Recuperate the Recuperators!

Evan excellent on salvagepunk (although I must say I dislike the use of 'punk' generally, largely because I never found punk that good; although salvagepost-punk might be considered a little arch...).
I'm not sure I fully believe in the irrevocable apocalyptic structure, or the concept of late capitalism (late for what?) to repeat the famous quip, but salvagepunk as 'traversal' (to use the term I'm trying out in the conclusion to my book) sounds like what I am also struggling with in terms of the negative, although in Evan better materialised than my rather abstract 'musings'.
I'd be interested in more on the relation to modernism as historical past as well. I think the tarrying of modernism with salvage would also characterise those more dubious (politically) projects; after all Pound's 1912 essay has the title 'I gather the limbs of Osiris'...
Anyway, no doubt to be discussed at HM.
A strange connection appears between Evan's work and Owen's on Southampton: the tanker the 'Margaret Hill' has been impounded by the Environment Agency at Southampton to prevent its illegal dismantling...

Tuesday, 11 August 2009

Blurb realism

I'm certain Mark's book will be excellent reading, but it has already achieved one significant feat: getting Zizek to write a reasonably hyperbolic blurb...

Let's not beat around the bush: Fisher's compulsively readable book is simply the best diagnosis of our predicament that we have! Through examples from daily life and popular culture, but without sacrificing theoretical stringency, he provides a ruthless portrait of our ideological misery. Although the book is written from a radically Left perspective, Fisher offers no easy solutions. Capitalist Realism is a sobering call for patient theoretical and political work. It enables us to breathe freely in our sticky atmosphere.
Slavoj Zizek

Tuesday, 4 August 2009

De- or Re- territorialisation?


Thanks to Infinite - you decide which
One day I may even read past the first fifteen pages... I really meant to read the section on Savages, Nomads, Barbarians.

Derrida avec Lenin

This from Jason Smith's excellent chapter 'Jacques Derrida, 'Crypto-Communist'?' (in this profoundly expensive book).

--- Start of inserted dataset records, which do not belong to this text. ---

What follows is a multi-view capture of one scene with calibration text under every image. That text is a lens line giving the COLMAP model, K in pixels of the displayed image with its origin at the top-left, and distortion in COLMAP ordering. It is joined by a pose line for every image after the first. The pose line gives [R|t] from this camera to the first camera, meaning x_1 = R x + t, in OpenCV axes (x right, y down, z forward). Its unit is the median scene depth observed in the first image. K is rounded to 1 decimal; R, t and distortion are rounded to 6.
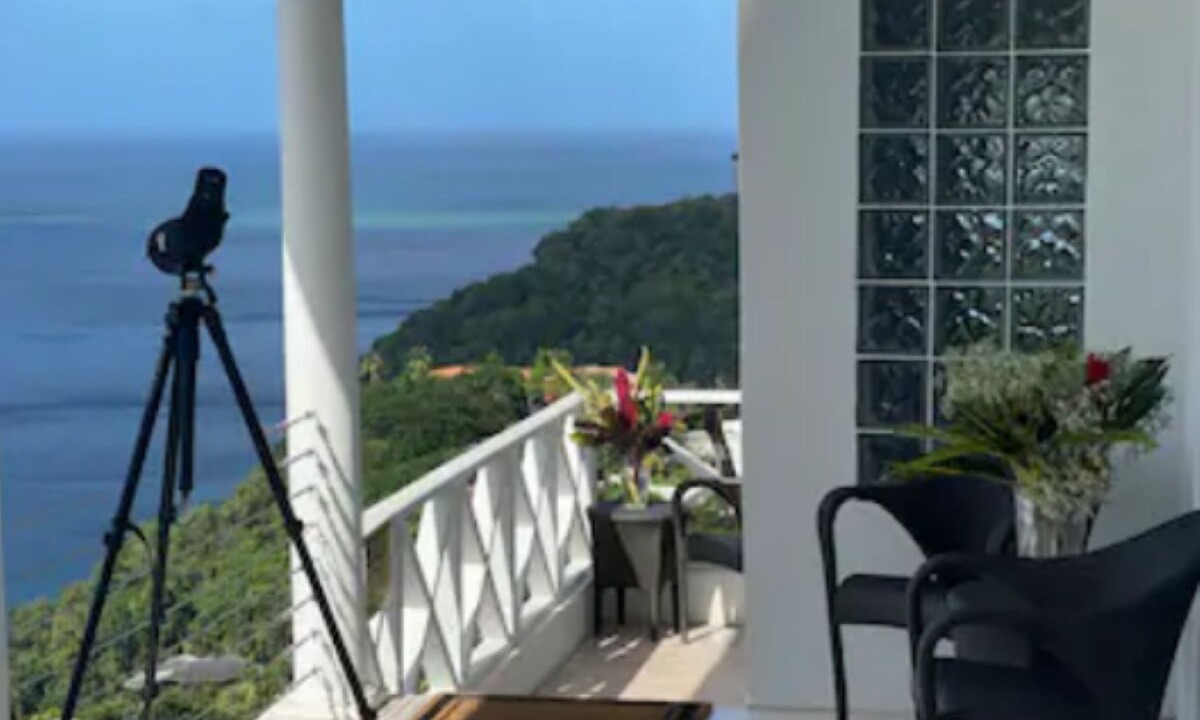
lens RADIAL K [[2429.2, 0, 600.0], [0, 2429.2, 298.3], [0, 0, 1]] dist [0.190017, -0.003278]
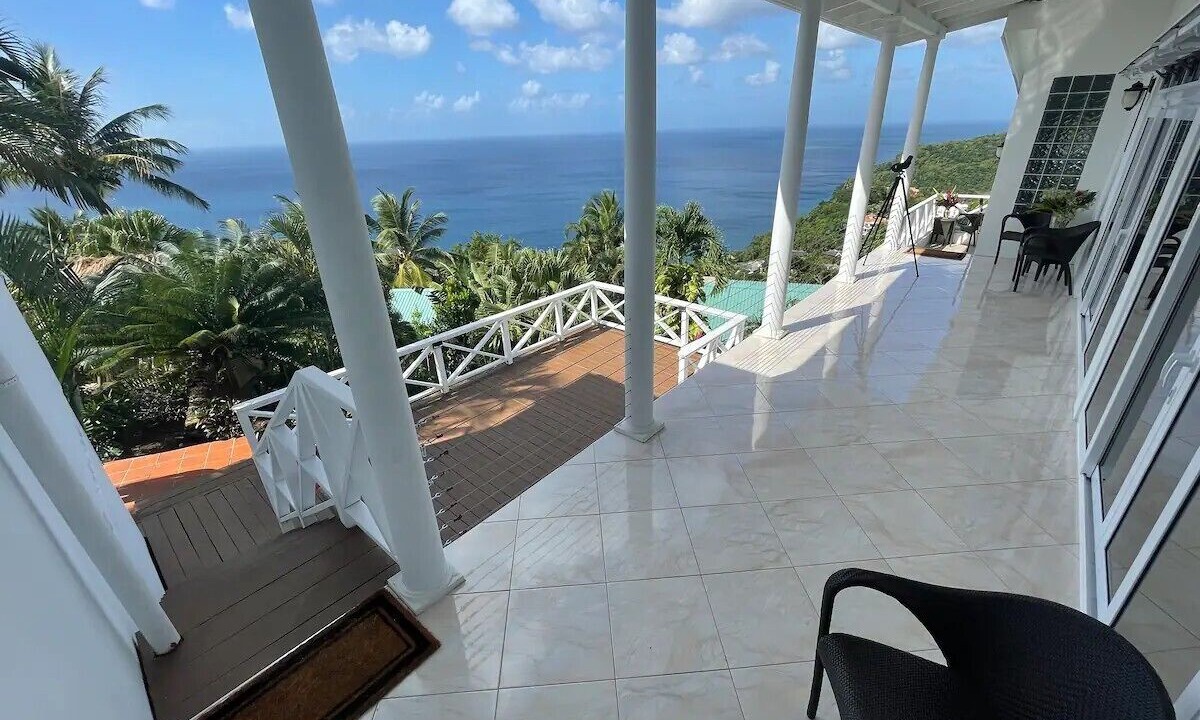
lens RADIAL K [[494.0, 0, 598.9], [0, 494.0, 353.2], [0, 0, 1]] dist [0.000940, 0.000168]
pose [[0.860171, 0.192250, -0.472383, -0.104398], [-0.013139, 0.934277, 0.356306, -0.014334], [0.509837, -0.300277, 0.806164, -0.439224]]
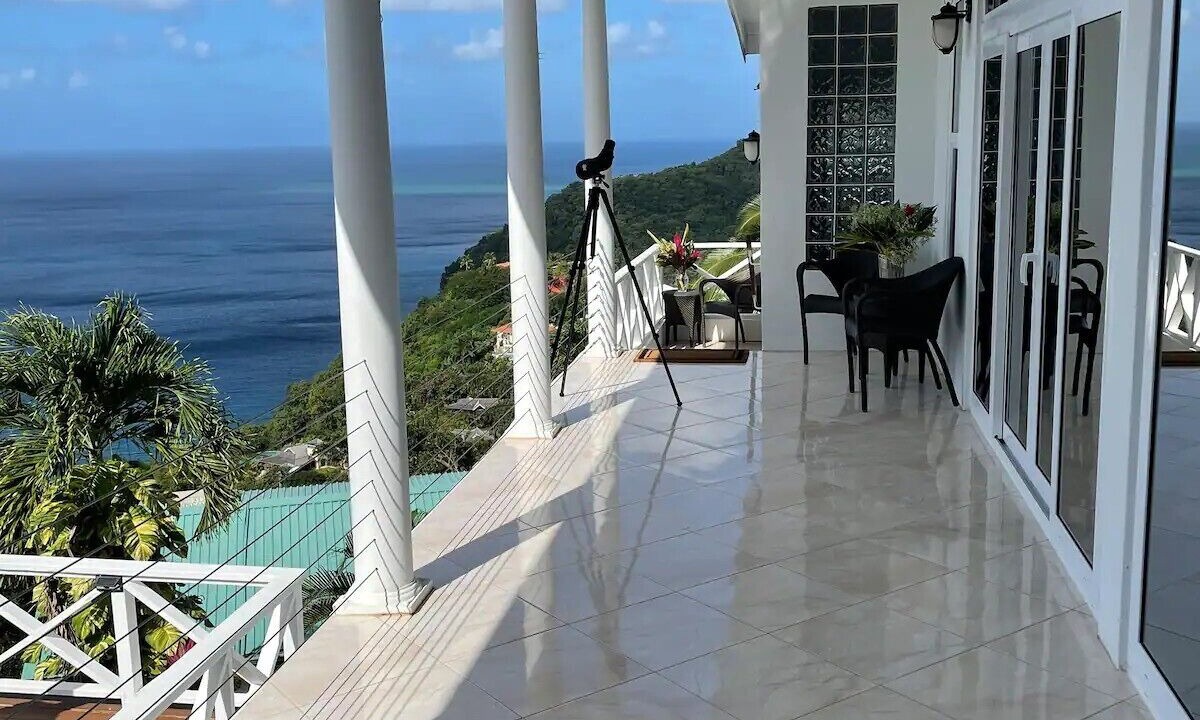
lens RADIAL K [[1218.9, 0, 597.0], [0, 1218.9, 322.8], [0, 0, 1]] dist [0.043320, -0.001951]
pose [[0.999722, -0.017716, 0.015536, -0.140113], [0.016448, 0.996797, 0.078260, 0.033635], [-0.016873, -0.077982, 0.996812, -0.307130]]
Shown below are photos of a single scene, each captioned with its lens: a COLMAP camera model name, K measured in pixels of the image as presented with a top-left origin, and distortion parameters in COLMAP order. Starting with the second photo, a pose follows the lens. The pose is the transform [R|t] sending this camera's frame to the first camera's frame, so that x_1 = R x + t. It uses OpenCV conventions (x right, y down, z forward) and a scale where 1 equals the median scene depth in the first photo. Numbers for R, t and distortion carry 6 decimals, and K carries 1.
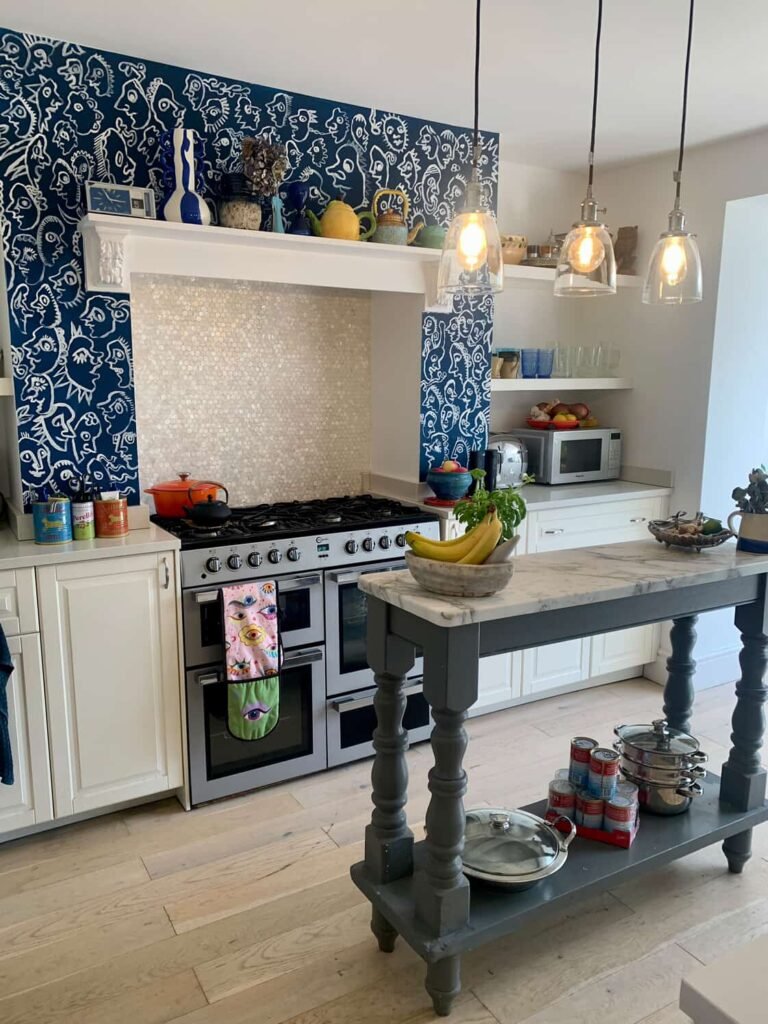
lens RADIAL K [[772.3, 0, 371.5], [0, 772.3, 514.8], [0, 0, 1]] dist [0.134392, -0.320381]
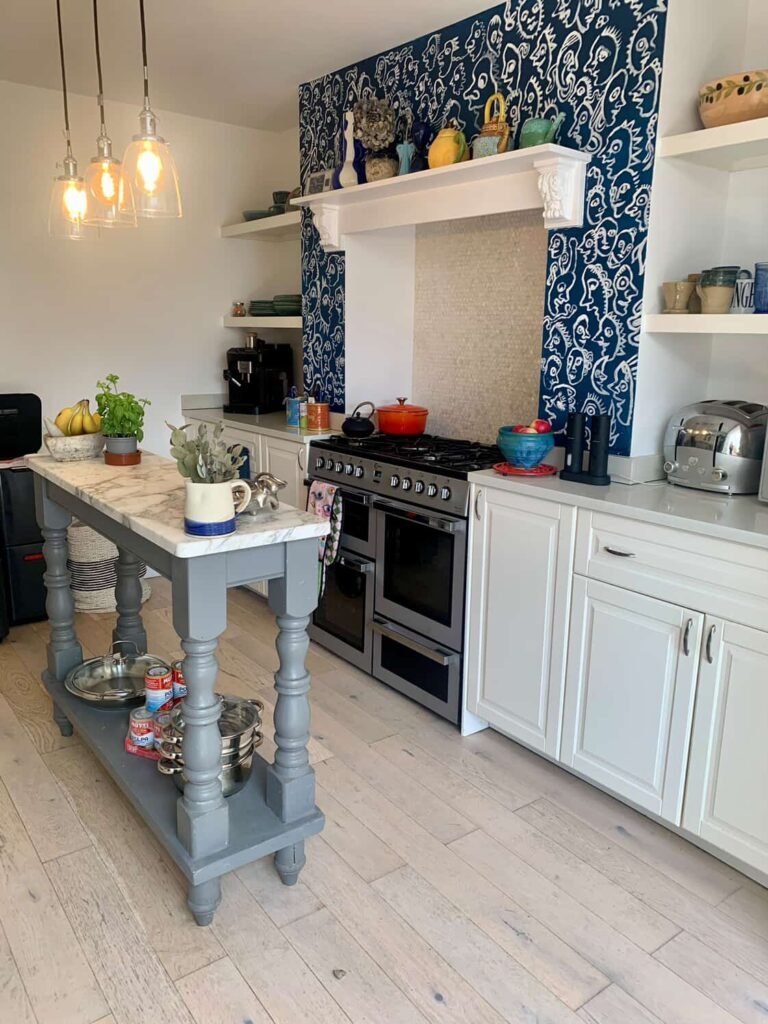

In 1968 I had the impression that the action of the students (which was not that of the workers) to provoke a revolution was unrealistic, and that it could have dangerous consequences. . . . What really bothered me was . . . the spontaneist eloquence, the call for transparency, for communication without relay or delay. . . . The mistrust with regard to all those things that I witnessed in 1968 corresponded not only to a philosophical-political position, but also what was already, for me, a kind of crypto-communist inheritance, namely the condemnation of ‘spontaneism’ in Lenin’s What Is to Be Done? In rereading Lenin’s texts recently, in an altogether
different context, I rediscovered this critique of spontaneism.
Derrida, A Taste for the Secret

At issue is ‘spontaneity’ or rather, ‘spontaneist eloquence’ and the denunciation of institutions (like the Party or unions). It is the rhetoric of spontaneity that Derrida dislikes most. Rhetoric: the elevation of spontaneity to the status of a value, an operation that conceals the divisions, stratifications, ‘delays’ and mediations at the heart of an immediate relation to self. For spontaneity is another name for the immediate presence to self of a subjectivity in actu, coinciding with itself in the vitality of its upsurge or its insurrection. It is another name for what Husserl called the ‘living Present’ of temporalisation, the ‘absolute beginning’ that – this is from Husserl’s The Phenomenology of Internal Time-Consciousness – ‘does not come into existence as that which is generated but through genesis spontanea’. To this spontaneity Derrida opposes the notion of the institution. From his earliest work on Husserl, beginning in the early 1950s, institution’ (or, in the language of Husserl and Heidegger, Stiftung) has signified nothing less than memory, relation, trace in general, the very possibility of history itself. It will be necessary to denounce, critique, deconstruct even this or that given institution in the name, always, of an institution ‘to come’ – not in the name of an absence of mediation or representation, or in the name of ‘direct’ democracy.